Victor Hugo, Les Contemplations - IV, XIII: Veni vidi vixi

Commentaire linéaire en trois parties.

Dernière mise à jour : 14/12/2021 • Proposé par: viktor (élève)

Texte étudié

J’ai bien assez vécu, puisque dans mes douleurs
Je marche sans trouver de bras qui me secourent,
Puisque je ris à peine aux enfants qui m’entourent,
Puisque je ne suis plus réjoui par les fleurs ;

Puisqu’au printemps, quand Dieu met la nature en fête,
J’assiste, esprit sans joie, à ce splendide amour ;
Puisque je suis à l’heure où l’homme fuit le jour,
Hélas ! et sent de tout la tristesse secrète ;

Puisque l’espoir serein dans mon âme est vaincu ;
Puisqu’en cette saison des parfums et des roses,
Ô ma fille ! j’aspire à l’ombre où tu reposes,
Puisque mon cœur est mort, j’ai bien assez vécu.

Je n’ai pas refusé ma tâche sur la terre.
Mon sillon ? Le voilà. Ma gerbe ? La voici.
J’ai vécu souriant, toujours plus adouci,
Debout, mais incliné du côté du mystère.

J’ai fait ce que j’ai pu ; j’ai servi, j’ai veillé,
Et j’ai vu bien souvent qu’on riait de ma peine.
Je me suis étonné d’être un objet de haine,
Ayant beaucoup souffert et beaucoup travaillé.

Dans ce bagne terrestre où ne s’ouvre aucune aile,
Sans me plaindre, saignant, et tombant sur les mains,
Morne, épuisé, raillé par les forçats humains,
J’ai porté mon chaînon de la chaîne éternelle.

Maintenant, mon regard ne s’ouvre qu’à demi ;
Je ne me tourne plus même quand on me nomme ;
Je suis plein de stupeur et d’ennui, comme un homme
Qui se lève avant l’aube et qui n’a pas dormi.

• _Extrait de données_:
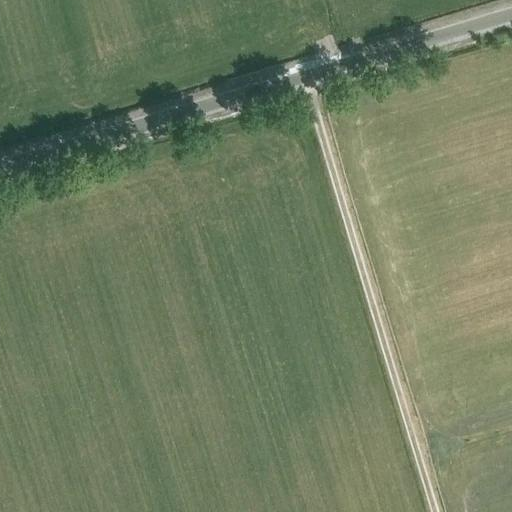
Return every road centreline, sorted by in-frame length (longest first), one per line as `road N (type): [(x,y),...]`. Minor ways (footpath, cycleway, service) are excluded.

• _Exercice écrit_:
Pouvez-vous recopier mot pour mot le passage du poème de Victor Hugo « Veni vidi vixi » qui va de « Mon sillon ? » jusqu'à « la chaîne éternelle. » ?

• _Corrigé complet_:
Mon sillon ? Le voilà. Ma gerbe ? La voici.
J’ai vécu souriant, toujours plus adouci,
Debout, mais incliné du côté du mystère.

J’ai fait ce que j’ai pu ; j’ai servi, j’ai veillé,
Et j’ai vu bien souvent qu’on riait de ma peine.
Je me suis étonné d’être un objet de haine,
Ayant beaucoup souffert et beaucoup travaillé.

Dans ce bagne terrestre où ne s’ouvre aucune aile,
Sans me plaindre, saignant, et tombant sur les mains,
Morne, épuisé, raillé par les forçats humains,
J’ai porté mon chaînon de la chaîne éternelle.